Chapitre I : Eléments de Neuroanatomie Ce chapitre aborde les aspects neurophysiologiques du cerveau : les parcellisations corticales et sous-corticales, ainsi que la principale carte cytoarchitectonique utilisée par les neuropsychologues, celle de Brodmann (1909). Le système nerveux humain contient environ 300 milliards de cellules, classées en deux catégories : les cellules gliales et les neurones. Les cellules gliales (appelées également neurogliales ou glies) sont des cellules présentes dans le cerveau, environ 10 fois plus nombreuses que les neurones. Elles se retrouvent aussi bien dans le système nerveux central que périphérique. Les types de cellules gliales sont différents selon le système. Il est fréquent de distinguer trois types de cellules : les astrocytes, les oligodendrocytes et les microglies : - L’astrocyte est une large cellule en rapport direct avec la vascularisation du cerveau. Elle est en contact fréquent avec les vaisseaux sanguins à des endroits spécifiques appelés « end-feet » (les points de connexions).

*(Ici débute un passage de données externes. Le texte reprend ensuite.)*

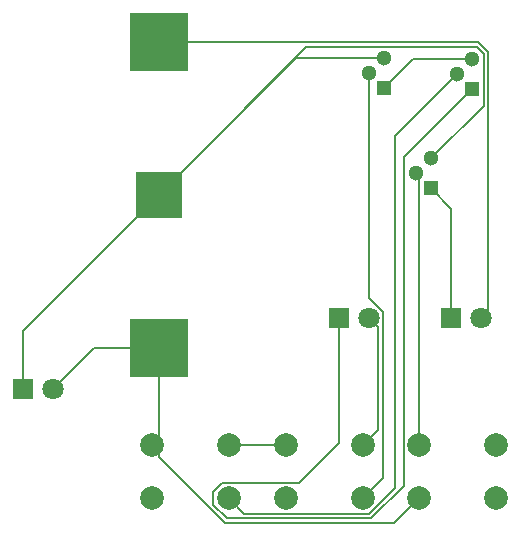
<source format=gbr>
%TF.GenerationSoftware,KiCad,Pcbnew,9.0.0*%
%TF.CreationDate,2025-04-12T10:04:43+08:00*%
%TF.ProjectId,computer,636f6d70-7574-4657-922e-6b696361645f,rev?*%
%TF.SameCoordinates,Original*%
%TF.FileFunction,Copper,L1,Top*%
%TF.FilePolarity,Positive*%
%FSLAX46Y46*%
G04 Gerber Fmt 4.6, Leading zero omitted, Abs format (unit mm)*
G04 Created by KiCad (PCBNEW 9.0.0) date 2025-04-12 10:04:43*
%MOMM*%
%LPD*%
G01*
G04 APERTURE LIST*
%TA.AperFunction,ComponentPad*%
%ADD10R,1.300000X1.300000*%
%TD*%
%TA.AperFunction,ComponentPad*%
%ADD11C,1.300000*%
%TD*%
%TA.AperFunction,ComponentPad*%
%ADD12R,1.800000X1.800000*%
%TD*%
%TA.AperFunction,ComponentPad*%
%ADD13C,1.800000*%
%TD*%
%TA.AperFunction,SMDPad,CuDef*%
%ADD14R,5.000000X5.000000*%
%TD*%
%TA.AperFunction,SMDPad,CuDef*%
%ADD15R,4.000000X4.000000*%
%TD*%
%TA.AperFunction,ComponentPad*%
%ADD16C,2.000000*%
%TD*%
%TA.AperFunction,Conductor*%
%ADD17C,0.200000*%
%TD*%
G04 APERTURE END LIST*
D10*
%TO.P,Q3,1,C*%
%TO.N,Net-(D1-K)*%
X152500000Y-81000000D03*
D11*
%TO.P,Q3,2,B*%
%TO.N,Net-(Q3-B)*%
X151230000Y-79730000D03*
%TO.P,Q3,3,E*%
%TO.N,Net-(BT1--)*%
X152500000Y-78460000D03*
%TD*%
D12*
%TO.P,Power,1,K*%
%TO.N,Net-(BT1--)*%
X117960000Y-98000000D03*
D13*
%TO.P,Power,2,A*%
%TO.N,Net-(BT1-+)*%
X120500000Y-98000000D03*
%TD*%
D14*
%TO.P,Battery,1,+*%
%TO.N,Net-(BT1-+)*%
X129500000Y-94500000D03*
X129500000Y-68600000D03*
D15*
%TO.P,Battery,2,-*%
%TO.N,Net-(BT1--)*%
X129500000Y-81550000D03*
%TD*%
D16*
%TO.P,AND Input A,1,1*%
%TO.N,Net-(BT1-+)*%
X128885000Y-102750000D03*
X135385000Y-102750000D03*
%TO.P,AND Input A,2,2*%
%TO.N,Net-(Q2-B)*%
X128885000Y-107250000D03*
X135385000Y-107250000D03*
%TD*%
D10*
%TO.P,Q1,1,C*%
%TO.N,Net-(Q1-C)*%
X148500000Y-72540000D03*
D11*
%TO.P,Q1,2,B*%
%TO.N,Net-(Q1-B)*%
X147230000Y-71270000D03*
%TO.P,Q1,3,E*%
%TO.N,Net-(BT1--)*%
X148500000Y-70000000D03*
%TD*%
D16*
%TO.P,AND Input B,1,1*%
%TO.N,Net-(BT1-+)*%
X140250000Y-102750000D03*
X146750000Y-102750000D03*
%TO.P,AND Input B,2,2*%
%TO.N,Net-(Q1-B)*%
X140250000Y-107250000D03*
X146750000Y-107250000D03*
%TD*%
%TO.P,NOT Input,1,1*%
%TO.N,Net-(Q3-B)*%
X151500000Y-102750000D03*
X158000000Y-102750000D03*
%TO.P,NOT Input,2,2*%
%TO.N,Net-(BT1-+)*%
X151500000Y-107250000D03*
X158000000Y-107250000D03*
%TD*%
D12*
%TO.P,AND Output,1,K*%
%TO.N,Net-(D2-K)*%
X144730000Y-92000000D03*
D13*
%TO.P,AND Output,2,A*%
%TO.N,Net-(BT1-+)*%
X147270000Y-92000000D03*
%TD*%
D10*
%TO.P,Q2,1,C*%
%TO.N,Net-(D2-K)*%
X156000000Y-72580000D03*
D11*
%TO.P,Q2,2,B*%
%TO.N,Net-(Q2-B)*%
X154730000Y-71310000D03*
%TO.P,Q2,3,E*%
%TO.N,Net-(Q1-C)*%
X156000000Y-70040000D03*
%TD*%
D12*
%TO.P,NOT Output,1,K*%
%TO.N,Net-(D1-K)*%
X154230000Y-92000000D03*
D13*
%TO.P,NOT Output,2,A*%
%TO.N,Net-(BT1-+)*%
X156770000Y-92000000D03*
%TD*%
D17*
%TO.N,Net-(BT1--)*%
X152500000Y-78460000D02*
X156951000Y-74009000D01*
X141961000Y-69089000D02*
X129500000Y-81550000D01*
X141050000Y-70000000D02*
X129500000Y-81550000D01*
X156951000Y-74009000D02*
X156951000Y-69646082D01*
X148500000Y-70000000D02*
X141050000Y-70000000D01*
X117960000Y-93090000D02*
X129500000Y-81550000D01*
X117960000Y-98000000D02*
X117960000Y-93090000D01*
X156951000Y-69646082D02*
X156393918Y-69089000D01*
X156393918Y-69089000D02*
X141961000Y-69089000D01*
%TO.N,Net-(BT1-+)*%
X120500000Y-98000000D02*
X124000000Y-94500000D01*
X124000000Y-94500000D02*
X129500000Y-94500000D01*
X156472018Y-68600000D02*
X129500000Y-68600000D01*
X147270000Y-92000000D02*
X148000000Y-92730000D01*
X148000000Y-101500000D02*
X146750000Y-102750000D01*
X151500000Y-107250000D02*
X149397000Y-109353000D01*
X149397000Y-109353000D02*
X135081008Y-109353000D01*
X135081008Y-109353000D02*
X129500000Y-103771992D01*
X129500000Y-102135000D02*
X128885000Y-102750000D01*
X129500000Y-94500000D02*
X127199000Y-92199000D01*
X148000000Y-92730000D02*
X148000000Y-101500000D01*
X129500000Y-94500000D02*
X129500000Y-102135000D01*
X129500000Y-103771992D02*
X129500000Y-94500000D01*
X156770000Y-92000000D02*
X157352000Y-91418000D01*
X135385000Y-102750000D02*
X140250000Y-102750000D01*
X127199000Y-70901000D02*
X129500000Y-68600000D01*
X157352000Y-91418000D02*
X157352000Y-69479982D01*
X157352000Y-69479982D02*
X156472018Y-68600000D01*
%TO.N,Net-(D1-K)*%
X154230000Y-82730000D02*
X152500000Y-81000000D01*
X154230000Y-92000000D02*
X154230000Y-82730000D01*
%TO.N,Net-(D2-K)*%
X147454992Y-108952000D02*
X150199000Y-106207992D01*
X135247108Y-108952000D02*
X147454992Y-108952000D01*
X150199000Y-78381000D02*
X156000000Y-72580000D01*
X134846108Y-105949000D02*
X134084000Y-106711108D01*
X144730000Y-102569892D02*
X141350892Y-105949000D01*
X134084000Y-106711108D02*
X134084000Y-107788892D01*
X141350892Y-105949000D02*
X134846108Y-105949000D01*
X150199000Y-106207992D02*
X150199000Y-78381000D01*
X134084000Y-107788892D02*
X135247108Y-108952000D01*
X144730000Y-92000000D02*
X144730000Y-102569892D01*
%TO.N,Net-(Q1-B)*%
X147230000Y-90261529D02*
X147230000Y-71270000D01*
X148471000Y-105529000D02*
X148471000Y-91502529D01*
X146750000Y-107250000D02*
X148471000Y-105529000D01*
X148471000Y-91502529D02*
X147230000Y-90261529D01*
%TO.N,Net-(Q1-C)*%
X151000000Y-70040000D02*
X156000000Y-70040000D01*
X148500000Y-72540000D02*
X151000000Y-70040000D01*
%TO.N,Net-(Q2-B)*%
X136686000Y-108551000D02*
X135385000Y-107250000D01*
X147288892Y-108551000D02*
X136686000Y-108551000D01*
X149451000Y-106388892D02*
X147288892Y-108551000D01*
X154730000Y-71310000D02*
X149451000Y-76589000D01*
X149451000Y-76589000D02*
X149451000Y-106388892D01*
%TO.N,Net-(Q3-B)*%
X151230000Y-79730000D02*
X151500000Y-80000000D01*
X151500000Y-80000000D02*
X151500000Y-102750000D01*
%TD*%
M02*

</source>
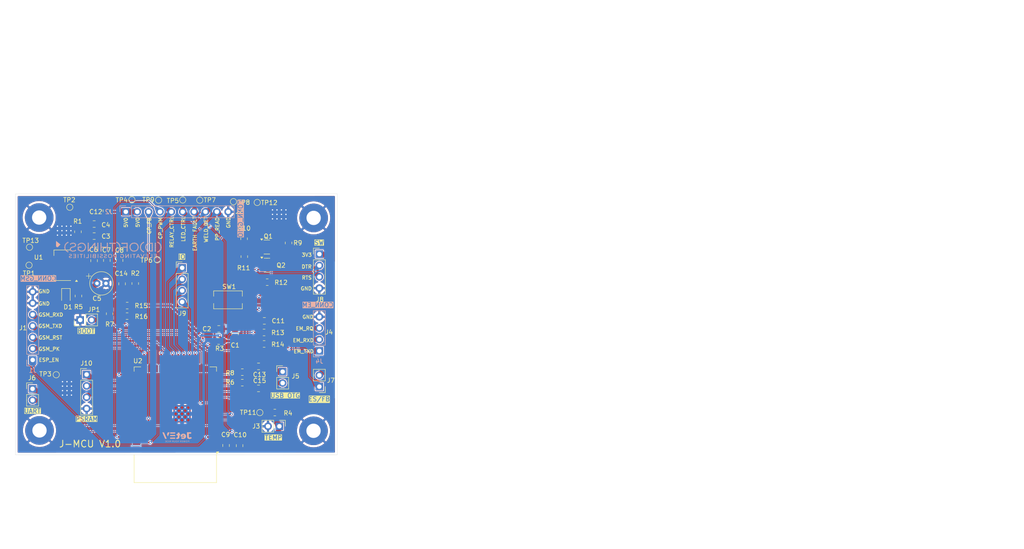
<source format=kicad_pcb>
(kicad_pcb
	(version 20240108)
	(generator "pcbnew")
	(generator_version "8.0")
	(general
		(thickness 1.6)
		(legacy_teardrops no)
	)
	(paper "A4")
	(layers
		(0 "F.Cu" signal)
		(31 "B.Cu" signal)
		(32 "B.Adhes" user "B.Adhesive")
		(33 "F.Adhes" user "F.Adhesive")
		(34 "B.Paste" user)
		(35 "F.Paste" user)
		(36 "B.SilkS" user "B.Silkscreen")
		(37 "F.SilkS" user "F.Silkscreen")
		(38 "B.Mask" user)
		(39 "F.Mask" user)
		(40 "Dwgs.User" user "User.Drawings")
		(41 "Cmts.User" user "User.Comments")
		(42 "Eco1.User" user "User.Eco1")
		(43 "Eco2.User" user "User.Eco2")
		(44 "Edge.Cuts" user)
		(45 "Margin" user)
		(46 "B.CrtYd" user "B.Courtyard")
		(47 "F.CrtYd" user "F.Courtyard")
		(48 "B.Fab" user)
		(49 "F.Fab" user)
		(50 "User.1" user)
		(51 "User.2" user)
		(52 "User.3" user)
		(53 "User.4" user)
		(54 "User.5" user)
		(55 "User.6" user)
		(56 "User.7" user)
		(57 "User.8" user)
		(58 "User.9" user)
	)
	(setup
		(pad_to_mask_clearance 0)
		(allow_soldermask_bridges_in_footprints no)
		(pcbplotparams
			(layerselection 0x00011fc_ffffffff)
			(plot_on_all_layers_selection 0x0000000_00000000)
			(disableapertmacros no)
			(usegerberextensions no)
			(usegerberattributes yes)
			(usegerberadvancedattributes yes)
			(creategerberjobfile yes)
			(dashed_line_dash_ratio 12.000000)
			(dashed_line_gap_ratio 3.000000)
			(svgprecision 4)
			(plotframeref no)
			(viasonmask yes)
			(mode 1)
			(useauxorigin no)
			(hpglpennumber 1)
			(hpglpenspeed 20)
			(hpglpendiameter 15.000000)
			(pdf_front_fp_property_popups yes)
			(pdf_back_fp_property_popups yes)
			(dxfpolygonmode yes)
			(dxfimperialunits yes)
			(dxfusepcbnewfont yes)
			(psnegative no)
			(psa4output no)
			(plotreference yes)
			(plotvalue yes)
			(plotfptext yes)
			(plotinvisibletext no)
			(sketchpadsonfab no)
			(subtractmaskfromsilk no)
			(outputformat 1)
			(mirror no)
			(drillshape 0)
			(scaleselection 1)
			(outputdirectory "Gerber/")
		)
	)
	(net 0 "")
	(net 1 "VDD_MCU_3V3")
	(net 2 "GND")
	(net 3 "/Controller/ESP_EN")
	(net 4 "VCC_5V0")
	(net 5 "/Controller/ES{slash}FB")
	(net 6 "/Controller/WELD_DET")
	(net 7 "/Controller/ESP_UART0_TX")
	(net 8 "/Controller/RTS")
	(net 9 "/Controller/DTR")
	(net 10 "/Controller/ESP_UART0_RX")
	(net 11 "/Controller/TEMP_PROBE")
	(net 12 "/Controller/MCU_EM_RXD")
	(net 13 "/Controller/MCU_EM_IRQ")
	(net 14 "/Controller/MCU_EM_TXD")
	(net 15 "/Controller/IO45")
	(net 16 "/Controller/RELAY_CTRL")
	(net 17 "/Controller/CP_FB")
	(net 18 "/Controller/LED_CTRL")
	(net 19 "/Controller/EARTH_FAULT_INPUT")
	(net 20 "/Controller/GSM_TXD")
	(net 21 "/Controller/GSM_RST")
	(net 22 "/Controller/GSM_RXD")
	(net 23 "/Controller/GSM_P_K")
	(net 24 "/Controller/BOOTMODE")
	(net 25 "Net-(D1-A)")
	(net 26 "Net-(Q1-B)")
	(net 27 "Net-(Q1-C)")
	(net 28 "Net-(Q2-B)")
	(net 29 "/Controller/PP_READ")
	(net 30 "/Controller/CP_PWM")
	(net 31 "Net-(U1-VI)")
	(net 32 "Net-(U1-VO)")
	(net 33 "Net-(J7-Pin_1)")
	(net 34 "/Controller/GPIO10")
	(net 35 "/Controller/GPIO13")
	(net 36 "unconnected-(U2-IO40-Pad33)")
	(net 37 "/Controller/GPIO11")
	(net 38 "unconnected-(U2-IO38-Pad31)")
	(net 39 "unconnected-(U2-IO39-Pad32)")
	(net 40 "/Controller/GPIO35")
	(net 41 "/Controller/GPIO12")
	(net 42 "/Controller/GPIO36")
	(net 43 "/Controller/GPIO37")
	(net 44 "unconnected-(U2-IO41-Pad34)")
	(net 45 "unconnected-(U2-IO42-Pad35)")
	(net 46 "Net-(Q2-C)")
	(net 47 "/Controller/USB_D-")
	(net 48 "/Controller/USB_D+")
	(net 49 "/Controller/CONN_D-")
	(net 50 "/Controller/CONN_D+")
	(net 51 "unconnected-(U2-IO3-Pad15)")
	(net 52 "unconnected-(U2-IO15-Pad8)")
	(footprint "Resistor_SMD:R_0805_2012Metric" (layer "F.Cu") (at 99.1154 97.842))
	(footprint "Resistor_SMD:R_0805_2012Metric" (layer "F.Cu") (at 78.6873 92.2776))
	(footprint "Capacitor_SMD:C_0805_2012Metric" (layer "F.Cu") (at 99.1654 95.142 180))
	(footprint "Resistor_SMD:R_0805_2012Metric" (layer "F.Cu") (at 104.4049 107.1532))
	(footprint "TestPoint:TestPoint_Pad_D1.0mm" (layer "F.Cu") (at 94.916 66.3696))
	(footprint "Resistor_SMD:R_0805_2012Metric" (layer "F.Cu") (at 104.4124 104.8032))
	(footprint "Package_TO_SOT_SMD:SOT-23" (layer "F.Cu") (at 109.9246 80.9045))
	(footprint "Capacitor_SMD:C_0805_2012Metric" (layer "F.Cu") (at 77.009 79.8316 -90))
	(footprint "TestPoint:TestPoint_Pad_D1.0mm" (layer "F.Cu") (at 85.4164 79.6792))
	(footprint "Package_TO_SOT_SMD:SOT-23" (layer "F.Cu") (at 109.8921 76.842))
	(footprint "TestPoint:TestPoint_Pad_D1.0mm" (layer "F.Cu") (at 56.7906 80.8984 -90))
	(footprint "Resistor_SMD:R_0805_2012Metric" (layer "F.Cu") (at 104.8606 78.9809 -90))
	(footprint "MountingHole:MountingHole_3.2mm_M3_Pad" (layer "F.Cu") (at 59.1274 117.83))
	(footprint "Capacitor_THT:C_Radial_D5.0mm_H11.0mm_P2.00mm" (layer "F.Cu") (at 71.961 84.9624))
	(footprint "Capacitor_SMD:C_0805_2012Metric" (layer "F.Cu") (at 108.0424 103.5132 180))
	(footprint "Resistor_SMD:R_0805_2012Metric" (layer "F.Cu") (at 80.5078 84.994 90))
	(footprint "Capacitor_SMD:C_0805_2012Metric" (layer "F.Cu") (at 74.1642 79.8316 -90))
	(footprint "Connector_PinHeader_2.54mm:PinHeader_1x02_P2.54mm_Vertical" (layer "F.Cu") (at 121.6114 108.035 180))
	(footprint "TestPoint:TestPoint_Pad_D1.0mm" (layer "F.Cu") (at 62.8612 105.384))
	(footprint "Resistor_SMD:R_0805_2012Metric" (layer "F.Cu") (at 67.8251 87.7837 -90))
	(footprint "TestPoint:TestPoint_Pad_D1.0mm" (layer "F.Cu") (at 85.7212 66.3696))
	(footprint "TestPoint:TestPoint_Pad_D1.0mm" (layer "F.Cu") (at 91.106 66.3188))
	(footprint "Resistor_SMD:R_0805_2012Metric" (layer "F.Cu") (at 109.2689 95.9352))
	(footprint "Resistor_SMD:R_0805_2012Metric" (layer "F.Cu") (at 74.7992 91.7442 90))
	(footprint "TestPoint:TestPoint_Pad_D1.0mm" (layer "F.Cu") (at 79.7522 66.268))
	(footprint "Capacitor_SMD:C_0805_2012Metric" (layer "F.Cu") (at 103.806 121.2336 -90))
	(footprint "TestPoint:TestPoint_Pad_D1.0mm" (layer "F.Cu") (at 56.8922 76.8852 180))
	(footprint "Capacitor_SMD:C_0805_2012Metric_Pad1.18x1.45mm_HandSolder" (layer "F.Cu") (at 71.3158 79.8934 -90))
	(footprint "Capacitor_SMD:C_0805_2012Metric" (layer "F.Cu") (at 71.3346 71.7036 180))
	(footprint "Resistor_SMD:R_0805_2012Metric" (layer "F.Cu") (at 104.8098 74.9878 -90))
	(footprint "Button_Switch_SMD:SW_Tactile_SPST_NO_Straight_CK_PTS636Sx25SMTRLFS" (layer "F.Cu") (at 101.2152 88.6454))
	(footprint "TestPoint:TestPoint_Pad_D1.0mm" (layer "F.Cu") (at 102.4382 66.7004))
	(footprint "MountingHole:MountingHole_3.2mm_M3_Pad" (layer "F.Cu") (at 59.0554 70.252))
	(footprint "Connector_PinHeader_2.54mm:PinHeader_1x02_P2.54mm_Vertical" (layer "F.Cu") (at 57.578 108.5286))
	(footprint "Connector_PinHeader_2.54mm:PinHeader_1x04_P2.54mm_Vertical" (layer "F.Cu") (at 90.9854 81.492))
	(footprint "Capacitor_SMD:C_0805_2012Metric" (layer "F.Cu") (at 109.333 93.3444 180))
	(footprint "Capacitor_SMD:C_0805_2012Metric" (layer "F.Cu") (at 74.0626 68.7572 -90))
	(footprint "Connector_PinHeader_2.54mm:PinHeader_1x04_P2.54mm_Vertical" (layer "F.Cu") (at 121.6214 78.42))
	(footprint "MountingHole:MountingHole_3.2mm_M3_Pad" (layer "F.Cu") (at 120.3414 70.332))
	(footprint "Resistor_SMD:R_0805_2012Metric"
		(layer "F.Cu")
		(uuid "c53828b7-eb72-42fb-8241-9986210cde5c")
		(at 109.966 84.6906)
		(descr "Resistor SMD 0805 (2012 Metric), square (rectangular) end terminal, IPC_7351 nominal, (Body size source: IPC-SM-782 page 72, https://www.pcb-3d.com/wordpress/wp-content/uploads/ipc-sm-782a_amendment_1_and_2.pdf), generated with kicad-footprint-generator")
		(tags "resistor")
		(property "Reference" "R12"
			(at 3.0988 0.0762 0)
			(layer "F.SilkS")
			(uuid "780c8cd9-c5d8-49da-be39-5fc93cdb8d30")
			(effects
				(font
					(size 1 1)
					(thickness 0.15)
				)
			)
		)
		(property "Value" "0R"
			(at 0 1.65 0)
			(layer "F.Fab")
			(uuid "dd89b912-6494-4463-b10e-5dbeb38b0440")
			(effects
				(font
					(size 1 1)
					(thickness 0.15)
				)
			)
		)
		(property "Footprint" "Resistor_SMD:R_0805_2012Metric"
			(at 0 0 0)
			(unlocked yes)
			(layer "F.Fab")
			(hide yes)
			(uuid "a61c2c75-cbd5-44b9-9303-5619be00202f")
			(effects
				(font
					(size 1.27 1.27)
					(thickness 0.15)
				)
			)
		)
		(property "Datasheet" ""
			(at 0 0 0)
			(unlocked yes)
			(layer "F.Fab")
			(hide yes)
			(uuid "a50fac4a-f91b-4863-a943-8df53bb09703")
			(effects
				(font
					(size 1.27 1.27)
					(thickness 0.15)
				)
			)
		)
		(property "Description" "Zero Ohm Resistor, Jumper, 0805 [2012 Metric], Thick Film, 125 mW, 2 A, Surface Mount Device"
			(at 0 0 0)
			(unlocked yes)
			(layer "F.Fab")
			(hide yes)
			(uuid "7ff7167c-2434-4488-8462-797a36ef386a")
			(effects
				(font
					(size 1.27 1.27)
					(thickness 0.15)
				)
			)
		)
		(property "Mfr Name" " YAGEO"
			(at 0 0 0)
			(unlocked yes)
			(layer "F.Fab")
			(hide yes)
			(uuid "e6e91710-a6e3-46ed-b67d-63bde9ff2d55")
			(effects
				(font
					(size 1 1)
					(thickness 0.15)
				)
			)
		)
		(property "Package" "R0805"
			(at 0 0 0)
			(unlocked yes)
			(layer "F.Fab")
			(hide yes)
			(uuid "dc5d81bd-8540-45fa-b389-eb7adb84bdcf")
			(effects
				(font
					(size 1 1)
					(thickness 0.15)
				)
			)
		)
		(property "Part Number" "RC0805JR-070RL"
			(at 0 0 0)
			(unlocked yes)
			(layer "F.Fab")
			(hide yes)
			(uuid "97fa7b09-ec89-48c0-aae6-2d9bda671493")
			(effects
				(font
					(size 1 1)
					(thickness 0.15)
				)
			)
		)
		(property ki_fp_filters "R_*")
		(path "/a9f435d5-3dea-4ed7-9dea-83c5ba9e8f7e/d23c2565-0cb6-497e-81b3-861758d01045")
		(sheetname "Controller")
		(sheetfile "untitled.kicad_sch")
		(attr smd)
		(fp_line
			(start -0.227064 -0.735)
			(end 0.227064 -0.735)
			(stroke
				(width 0.12)
				(type solid)
			)
			(layer "F.SilkS")
			(uuid "87ba5157-5895-4471-b737-6b80896a4a54")
		)
		(fp_line
			(start -0.227064 0.735)
			(end 0.227064 0.735)
			(stroke
				(width 0.12)
				(type solid)
			)
			(layer "F.SilkS")
			(uuid "07b4f37a-37d8-4c74-91c8-8e0ff388ceed")
		)
		(fp_line
			(start -1.68 -0.95)
			(end 1.68 -0.95)
			(stroke
				(width 0.05)
				(type solid)
			)
			(layer "F.CrtYd")
			(uuid "77cf1c67-9521-4e66-a051-1073fdee7e5d")
		)
		(fp_line
			(start -1.68 0.95)
			(end -1.68 -0.95)
			(stroke
				(width 0.05)
				(type solid)
			)
			(layer "F.CrtYd")
			(uuid "51cb5bf1-d66d-49d2-b20a-217294fd4ae6")
		)
		(fp_line
			(start 1.68 -0.95)
			(end 1.68 0.95)
			(stroke
				(width 0.05)
				(type solid)
			)
			(layer "F.CrtYd")
			(uuid "c7724e56-82c0-425b-b3ad-ff0f70f47b6f")
		)
		(fp_line
			(start 1.68 0.95)
			(end -1.68 0.95)
			(stroke
				(width 0.05)
				(type solid)
			)
			(layer "F.CrtYd")
			(uuid "0b8687ee-266f-43db-bc9d-c34be9eaa865")
		)
		(fp_line
			(start -1 -0.625)
			(end 1 -0.625)
			(stroke
				(width 0.1)
				(type solid)
			)
			(layer "F.Fab")
			(uuid "30ba1f62-fd95-4b72-a4bf-19ab53b14f9f")
		)
		(fp_line
			(start -1 0.625)
			(end -1 -0.625)
			(stroke
				(width 0.1)
				(type solid
... [1896643 chars truncated]
</source>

Cela permet à l’astrocyte de transporter des ions à travers les parois vasculaires et de créer entre les tissus du système nerveux central et le sang une barrière appelée la « Bloodbrain barrier ». Elle protège le système nerveux central des divers composants sanguins, notamment chimiques, susceptibles d’affecter l’activité neuronale (e.g. des drogues ou des agents neuroactifs comme la dopamine). Elle explique également la non applicabilité de certains traitements contre la maladie de Parkinson (le parkinsonien a un déficit de dopamine dans les ganglions de la base) car injecter de la dopamine dans le sang ne pourrait atteindre les cellules nerveuses ; - l’oligodendrocyte, présente dans le système nerveux central, est à la base de la myélinisation des axones. Dans le système périphérique, elle est appelée « cellule de Schwann » ; - enfin, la microglie, plus petite, joue un rôle quand des tissus sont endommagés. Elle est surtout présente dans des zones cérébrales endommagées et joue un rôle phagocytaire : elle supprime les cellules détruites (Godaux, 1990).